Os textos que compõem a coletânea não tratam de estatísticas, números, medidas de prevenção sobre a pandemia. “Tratam, sim, de como isso é vivido para cada uma, nessa ótica do pequeno (desde os novos e simples gestos cotidianos, até as dores e esperanças que marcam os dias). Que sentimentos e sensações compreendem, que lembranças disparam, o que as fazem pensar”, detalha Alice.

“Foi muito interessante perceber a tessitura de todo o processo durante o mês de maio. E mais importante do que o resultado de tudo isso é poder perceber que existem realidades distintas de mulheres diante de uma crise como a pandemia que vivemos”, conta Glória Diógenes, professora do Programa de Pós-Graduação em Sociologia da UFC e fascinada por leitura e escrita desde a infância.
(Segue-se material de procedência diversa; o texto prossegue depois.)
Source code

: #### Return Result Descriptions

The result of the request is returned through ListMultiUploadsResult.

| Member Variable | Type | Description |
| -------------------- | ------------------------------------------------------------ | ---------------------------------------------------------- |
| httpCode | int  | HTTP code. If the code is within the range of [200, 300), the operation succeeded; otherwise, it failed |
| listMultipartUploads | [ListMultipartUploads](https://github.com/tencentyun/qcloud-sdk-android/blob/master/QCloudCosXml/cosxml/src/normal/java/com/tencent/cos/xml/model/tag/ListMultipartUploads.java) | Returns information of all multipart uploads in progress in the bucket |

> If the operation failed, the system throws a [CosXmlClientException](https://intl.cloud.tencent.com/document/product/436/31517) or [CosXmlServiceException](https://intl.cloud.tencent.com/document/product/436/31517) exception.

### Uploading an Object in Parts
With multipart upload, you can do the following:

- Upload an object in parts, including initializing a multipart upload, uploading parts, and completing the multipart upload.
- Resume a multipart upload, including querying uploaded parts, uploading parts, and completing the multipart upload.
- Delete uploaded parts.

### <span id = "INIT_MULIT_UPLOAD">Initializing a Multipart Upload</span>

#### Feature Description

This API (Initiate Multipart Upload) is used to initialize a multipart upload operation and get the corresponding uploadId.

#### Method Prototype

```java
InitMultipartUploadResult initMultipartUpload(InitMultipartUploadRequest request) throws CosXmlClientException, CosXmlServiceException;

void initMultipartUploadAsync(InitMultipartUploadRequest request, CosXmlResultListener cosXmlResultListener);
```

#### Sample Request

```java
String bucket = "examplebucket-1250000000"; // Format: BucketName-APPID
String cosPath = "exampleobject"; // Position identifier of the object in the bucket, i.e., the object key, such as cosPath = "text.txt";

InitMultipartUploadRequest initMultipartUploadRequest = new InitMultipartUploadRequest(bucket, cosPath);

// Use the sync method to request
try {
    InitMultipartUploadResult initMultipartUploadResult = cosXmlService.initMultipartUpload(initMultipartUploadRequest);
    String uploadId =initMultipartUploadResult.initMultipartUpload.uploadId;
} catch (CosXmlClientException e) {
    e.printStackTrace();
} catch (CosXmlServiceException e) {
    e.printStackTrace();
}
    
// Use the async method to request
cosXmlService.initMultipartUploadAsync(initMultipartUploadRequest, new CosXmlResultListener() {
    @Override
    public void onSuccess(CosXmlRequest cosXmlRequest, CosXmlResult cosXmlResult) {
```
Além de ter um de seus textos na publicação, ela organizou a iniciativa juntamente com Lara Denise Silva e Alice Dote, que também realizou as ilustrações e o projeto gráfico da publicação.

Para Glória, que sempre cultivou o hábito de ler diários e biografias, realizar o projeto tem sido uma oportunidade de ter uma percepção íntima da existência e notar que escrever pode ser muito mais do que simplesmente grafar. “É ter essa percepção do como vamos construindo quem somos, que narrativas criamos sobre nós, porque a escrita também é pulsação, é potência de vida. Mais do que uma antologia, 'Escritas em pandemia' é um acontecimento em nossas vidas”, pondera.

Para a pesquisadora Lara Denise, a construção do projeto foi uma experiência sinérgica, leve e prazerosa. “Pude conhecer muitas mulheres, a gente se aproximou muito com o projeto. Tivemos uma parceria muito bonita na construção de tudo isso. Todas nós somos mulheres que escrevem a partir de nossas outras crises”, relata. Todo o projeto é independente e realizado sem financiamento. “Somos fotógrafas, escritoras, ilustradoras. Sem precisar de uma autorização de uma editora, a chancela de um especialista, e acho isso tudo muito positivo para o projeto”, analisa.

Confira trechos de alguns dos textos presentes em “Escritas em Pandemia”:

"Há muita coisa acontecendo dentro (de casa), a vida é mesmo essa travessia íntima por cursos d’água intermináveis. para além das pontas, quero nossos pulmões inundados de ar."
Trecho de Naiana Gomes

"não falo minha história, às vezes eu nego fingindo tá bem, taco na cara um sorriso sincero eu sou empolgada, mas por dentro quebrada vivo com bandaid por toda minha alma os dias se passam, os rios levam tudo até o corpo do menino, que enfim, permaneço em luto e o que são os frutos que vou colher quando o dia acabar? ou será que pra colher esses frutos, o grito engulo junto com meu chorar?"